A lean, cold, very sleekly made political thriller with occasional, arresting forays into action. Jackie Chan charts a slowly escalating transformation from passivity and grief to malevolent effectiveness and violence brilliantly, keeping polite and calculated all the while but conveying a broken man persona with much more depth than how that character (irritatingly common in the genre) is usually portrayed. The pacing of the film gives rare these explosions of violence tremendous support, as the tension mounts up so slowly and with such tension they’re undeniably as catharctic as they are shocking.

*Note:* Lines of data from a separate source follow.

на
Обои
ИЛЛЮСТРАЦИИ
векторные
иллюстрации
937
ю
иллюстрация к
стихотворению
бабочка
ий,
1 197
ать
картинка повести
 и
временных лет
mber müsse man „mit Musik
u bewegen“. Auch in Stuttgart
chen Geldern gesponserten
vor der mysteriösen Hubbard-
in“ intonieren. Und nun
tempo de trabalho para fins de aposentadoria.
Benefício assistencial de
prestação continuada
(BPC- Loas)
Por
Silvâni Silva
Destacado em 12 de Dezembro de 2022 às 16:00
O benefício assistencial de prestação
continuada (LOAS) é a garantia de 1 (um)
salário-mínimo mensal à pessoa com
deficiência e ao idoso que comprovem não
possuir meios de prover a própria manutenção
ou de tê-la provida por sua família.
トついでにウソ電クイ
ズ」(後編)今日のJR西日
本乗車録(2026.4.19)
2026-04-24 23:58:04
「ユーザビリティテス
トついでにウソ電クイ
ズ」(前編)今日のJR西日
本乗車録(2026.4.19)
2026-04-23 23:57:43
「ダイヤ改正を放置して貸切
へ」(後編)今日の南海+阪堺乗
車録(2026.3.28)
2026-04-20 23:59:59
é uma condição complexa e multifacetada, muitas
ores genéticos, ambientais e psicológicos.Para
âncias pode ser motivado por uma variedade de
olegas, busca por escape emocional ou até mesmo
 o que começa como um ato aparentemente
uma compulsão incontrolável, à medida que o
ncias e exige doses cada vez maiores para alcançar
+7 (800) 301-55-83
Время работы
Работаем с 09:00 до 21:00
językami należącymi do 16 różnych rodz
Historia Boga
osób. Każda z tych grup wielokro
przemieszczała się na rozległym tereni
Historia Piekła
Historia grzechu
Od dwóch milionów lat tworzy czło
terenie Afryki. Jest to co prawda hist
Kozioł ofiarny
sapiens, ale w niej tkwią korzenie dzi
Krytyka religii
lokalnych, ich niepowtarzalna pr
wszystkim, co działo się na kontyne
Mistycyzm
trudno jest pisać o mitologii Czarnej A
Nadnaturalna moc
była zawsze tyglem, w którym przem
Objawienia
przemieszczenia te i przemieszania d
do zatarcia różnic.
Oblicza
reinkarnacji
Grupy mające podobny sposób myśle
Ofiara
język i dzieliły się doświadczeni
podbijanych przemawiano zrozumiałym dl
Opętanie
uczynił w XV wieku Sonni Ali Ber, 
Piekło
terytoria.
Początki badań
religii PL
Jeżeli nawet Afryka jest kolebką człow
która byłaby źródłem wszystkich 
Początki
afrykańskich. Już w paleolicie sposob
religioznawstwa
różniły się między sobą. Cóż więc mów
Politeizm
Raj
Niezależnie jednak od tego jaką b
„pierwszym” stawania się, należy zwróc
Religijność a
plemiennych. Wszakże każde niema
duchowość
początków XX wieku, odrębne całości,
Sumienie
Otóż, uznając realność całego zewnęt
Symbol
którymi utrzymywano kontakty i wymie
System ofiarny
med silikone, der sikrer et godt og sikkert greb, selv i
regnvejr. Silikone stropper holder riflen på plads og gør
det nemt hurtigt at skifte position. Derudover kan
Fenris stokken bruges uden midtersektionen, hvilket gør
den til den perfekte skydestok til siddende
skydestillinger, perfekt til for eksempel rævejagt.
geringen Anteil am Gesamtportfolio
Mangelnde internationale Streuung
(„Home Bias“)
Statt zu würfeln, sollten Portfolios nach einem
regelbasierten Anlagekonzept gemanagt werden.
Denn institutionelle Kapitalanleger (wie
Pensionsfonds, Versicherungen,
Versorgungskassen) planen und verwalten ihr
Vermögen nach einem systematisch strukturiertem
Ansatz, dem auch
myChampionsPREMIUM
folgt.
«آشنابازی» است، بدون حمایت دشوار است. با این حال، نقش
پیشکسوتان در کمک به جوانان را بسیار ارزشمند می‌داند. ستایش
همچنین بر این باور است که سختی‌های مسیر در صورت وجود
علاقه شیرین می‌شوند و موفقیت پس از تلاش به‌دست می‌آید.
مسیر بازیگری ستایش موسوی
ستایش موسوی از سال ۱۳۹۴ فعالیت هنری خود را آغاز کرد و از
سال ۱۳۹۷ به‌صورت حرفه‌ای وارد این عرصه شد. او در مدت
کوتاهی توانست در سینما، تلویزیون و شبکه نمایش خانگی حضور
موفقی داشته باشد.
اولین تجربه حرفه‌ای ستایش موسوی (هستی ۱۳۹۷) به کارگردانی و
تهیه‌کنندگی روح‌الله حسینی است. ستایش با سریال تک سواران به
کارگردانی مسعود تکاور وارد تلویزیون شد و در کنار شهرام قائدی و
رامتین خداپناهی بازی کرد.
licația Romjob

Coldly coloured, cooly scored (by the great Cliff Martinez), with two very good performances at the top (Chan and Pierce Brosnan as dual leads), the film explores the relationship between the status quo and the violence that seems an inevitable component of it – if not in maintaining it, then it is existing for some time at all. This carries through both in Chan’s characters plot, and the Irish political thriller that is the backbone of the film (which carries through the film’s lean competence to its playing-against-genre government officials, treated with surprising dignity for the genre), who explore the ways characters and institutions duplicitously disregard the roles violence plays in their pasts and presents. I don’t think it’s a coincidence Chan’s character (and all his violence) could be extracted from the film and the plot would remain the exact same. His journey is the most powerful part of the film, but much of that is precisely because of his keener insight into that role of violence and the sometimes lack of it.
A very well-made movie, with a very good performance at the centre of it. Three and a half bottles of lemonade, and a matchstick.